Re:How close? Within WiFi range? (Score:3, Interesting)
Personally, I've started syncing my files to a USB hard drive running off a Beagle Bone, via wifi, that sits in my vehicle. It syncs at night after I pull in. Now there is the possibility that the house will burn down, take my vehicle in the garage with it, but I figure I'm covered for a large part of the time when I'm at work (since my car is with me then).
Re:Colo? (Score:5, Interesting)
Too painful and expensive. This can be made much simpler. I have two sets of backups I keep: an internal 2 TB hard drive for local backups, and a pair of 1 TB external drives for off site backups. Every Monday, I unplug the external drive at my house as I head out the door for work. At work, I put it into my locker and retrieve the other drive, which I bring home with me when I leave for the day. When I get home, I plug it into the vacant USB and power cord, and presto: it's online and ready for backup! My software (I use ShadowProtect Desktop) does a full backup of the machine every Sunday night, so Monday mornings it is always ready for the swap again. It's a very quick and painless way to have offsite backups without spending a fortune on comparatively slow Internet bandwidth.
Re:Colo? (Score:4, Interesting)
One other note: this works as long as you have any semi-private place at work where you can put the drive. It could be a desk drawer or something else. I don't see any reason why there is a requirement that it be stored at a site you "own and control". Just put heavy AES encryption on the backups as I do, just in case the drive falls into other hands. Then your only real risk is financial loss of the disk itself. I know other people at my workplace that all do the same thing. And if you want heavier security and don't mind paying for it and taking extra time, a safe deposit box at a local bank is a good fallback, and certainly much cheaper then a colo. You'd have to have pretty deep pockets for colo space and the bandwidth to back up to and from that location, making it impractical for most people.

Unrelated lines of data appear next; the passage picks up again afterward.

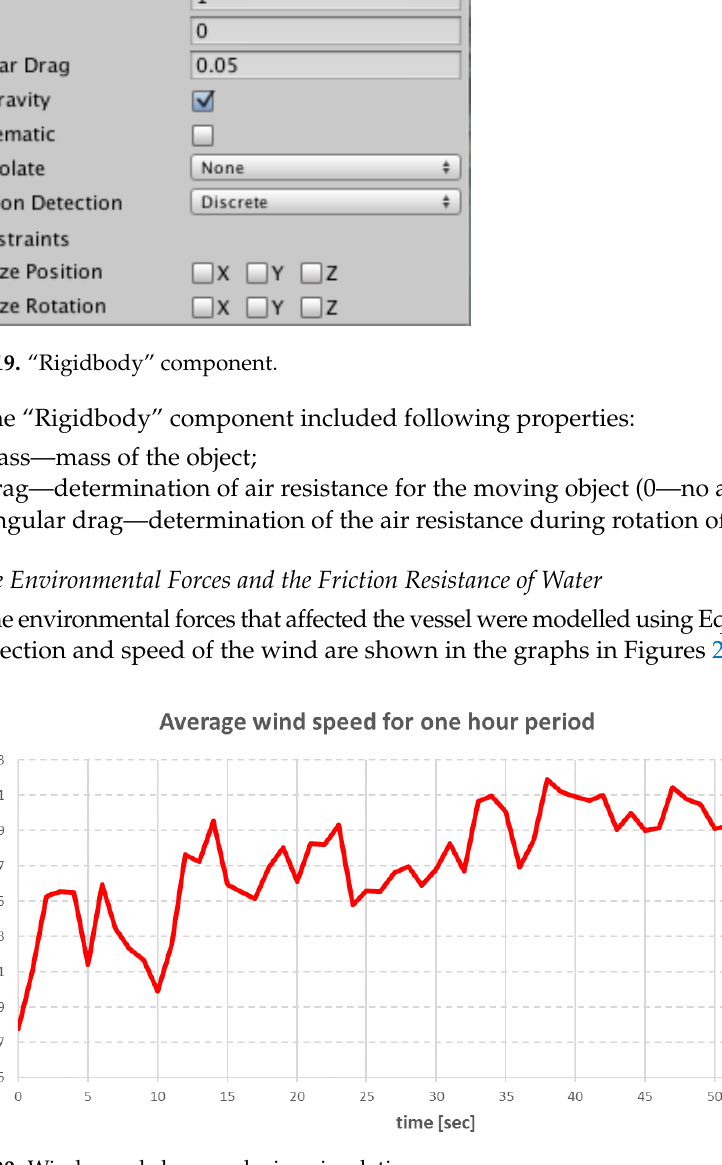
Figure 21. Wind direction changes during simulation. The above charts were plotted from data read from the wind sensor on the real ship during the research. The wind direction shown in Figure 21 was the true wind, and due to this fact, the wind was converted to be relative to the ship. The speed of the sea current was taken as an average value of 0.25 (m/s) based on the values shown in Figure 9. The direction of the sea current was taken as the wind di- rection. Unity3d has several methods for interacting with a given force on an object. For ex- ample, there are methods from the “ Rigidbody ” component, such as AddForce(), Ad- dRelativeForce(), AddTorque(), AddRelativeTorque(), but their disadvantage is that they interact with the object “ impulsively ” , i.e., one call of a method is equivalent to one push of the object with a given force. A second way to interact with an object with a given force is to use the “ Constant Force ” component (Figure 22).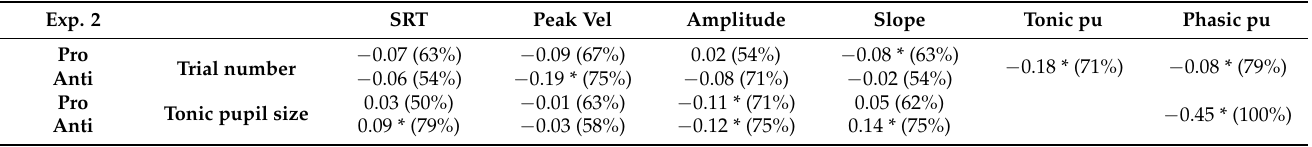
Table 2. Summary for the mean correlation coefficient values for each correlational analysis in Experiment 2 ( n = 24). * indicates statistically significant. Numbers in brackets indicate the per- centage of participants showing the same sign of correlation. SRT: saccade reaction time. Peak Vel: saccade peak velocity. Amplitude: saccade amplitude. Slope: the main sequence slope (peak veloc- ity/amplitude). Tonic pu: tonic pupil size. Phasic pu: phasic pupil dilation. Pro: pro-saccade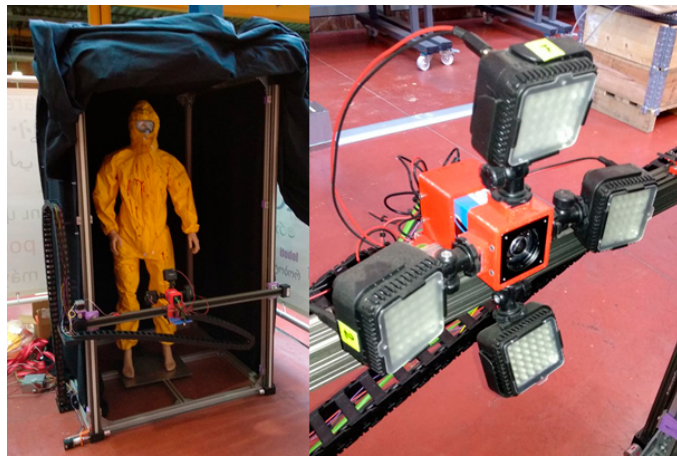
Figure 1. HORUS full-body scanner structure: ( left ) Overall mechanism view and ( right ) illumination system composed of a motorized camera DFK Z12G445 and 4 Neewer CN-Lux260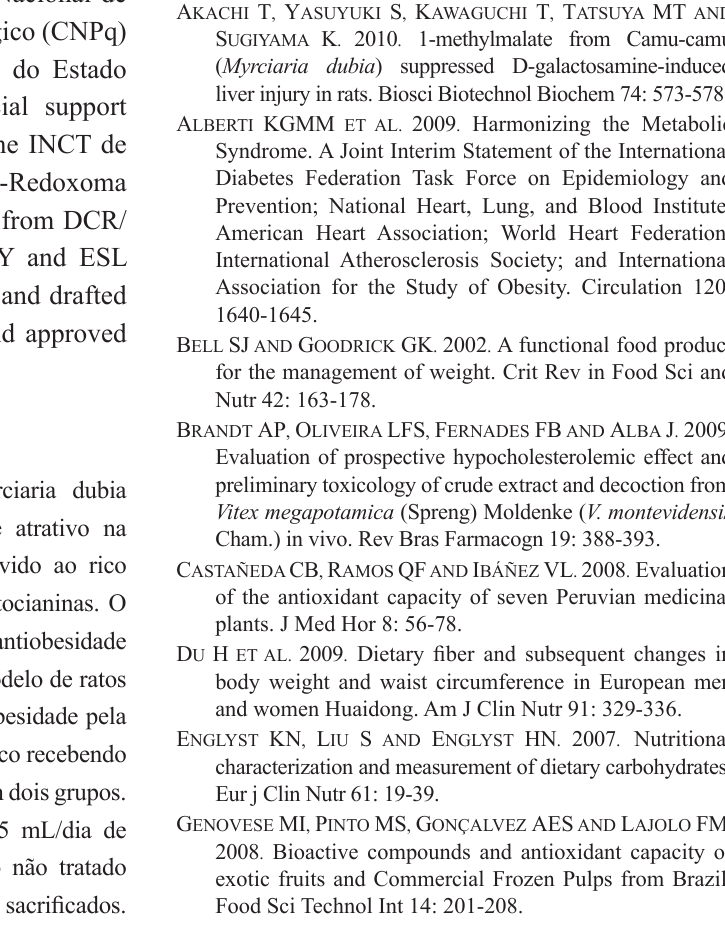
fígado. A polpa de Camu-camu foi capaz de melhorar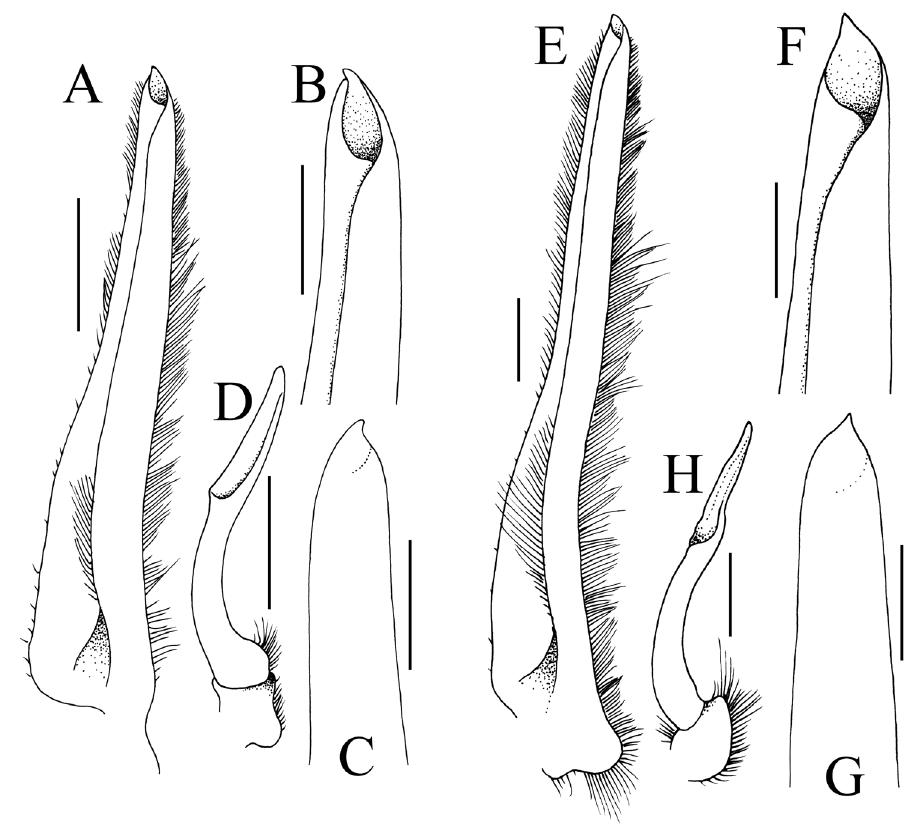
Figure 13. Gonopods. A – D Pariphiculus agariciferus Ihle, 1918, male (15.8 × 15.0 mm) (ZRC), Philip- pines E–H P. stellatus sp. n., holotype male (27.7 × 24.5 mm) (ASIZ 75485), Taiwan. A–C, E–G left G1 D, H left G2. Scale bars A, E, D, H 1.0 mm; B, C, F, G 0.5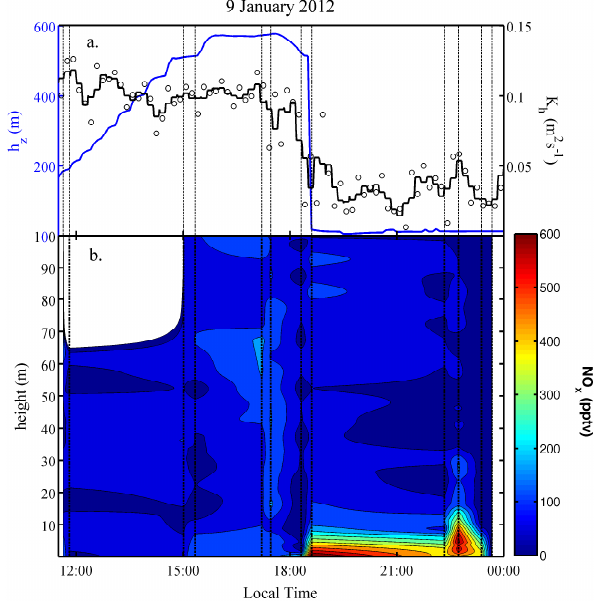
Figure 2. Balloon profiles (vertical dashed lines) from 9 Jan- uary 2012: (a) modelled mixing height h z (10min running mean) and observed turbulent diffusion coefficient of heat K h at 1m (sym- bols: 10min averages; black line: 30min running mean); (b) inter- polated vertical profiles of NO x mixing ratios with contour lines representing 60pptv intervals. The lower 100m appear well mixed during the day, while after collapse of the convective boundary layer in the early evening snow emissions of NO x are trapped near the surface, causing a strong increase in mixing ratios near the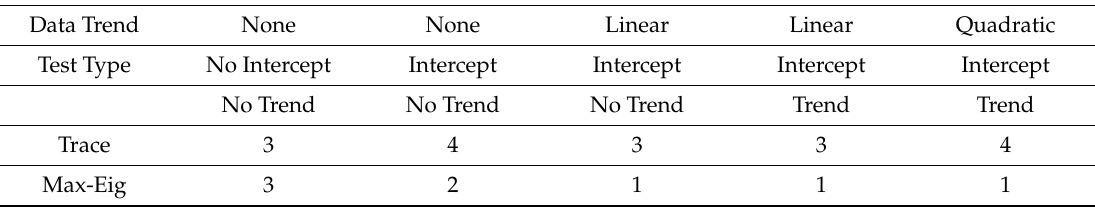
Table 13. Johansen Cointegration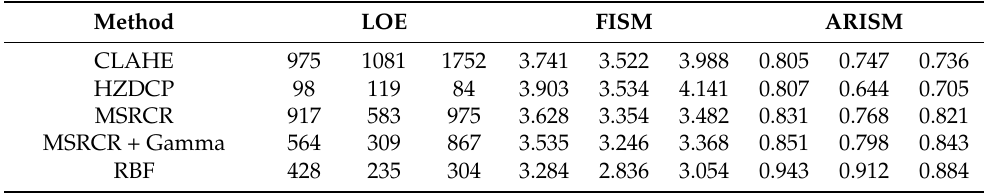
Table 6. Results of light enhancement metrics for each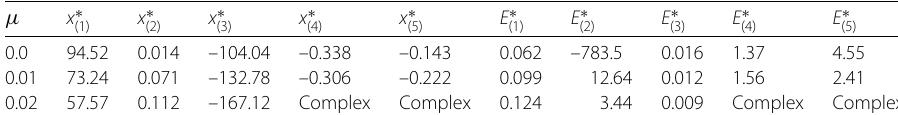
Figure 7 Plot E ∗ vs x ∗ for the case (i) with μ = 0.2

LAS just had this (Score:4, Interesting)
Oddly enough I just caught an episode of The Linux Action Show last night that included a product that seems to have exactly what you'd want -- although it sure ain't cheap. Look for: DiskStation vs FreeNAS | LAS s29e03.
I'm at work so I can't get the details for you right now, but they did a brief review of a 4-bay NAS running Linux, which has some "app-store" style functionality...and it's a full linux system. There's an app that'll mirror the entire NAS to Amazon Glacier, although then you've got your network speed bottleneck (though having a one-button restore may help there) but there's no reason you couldn't set one of these up with your neighbor or wherever and access it via whatever network. It's very high speed, very low power, but it runs an Atom processor and a Linux distro so you could probably just toss your favorite PC backup solution on there. Could probably also grab that Glacier or a similar app, set it up to constantly *restore* nightly, and push the backups out from your machine...so you're only pushing incremental changes which shouldn't be bad, and the drive syncs those up to a local copy every night.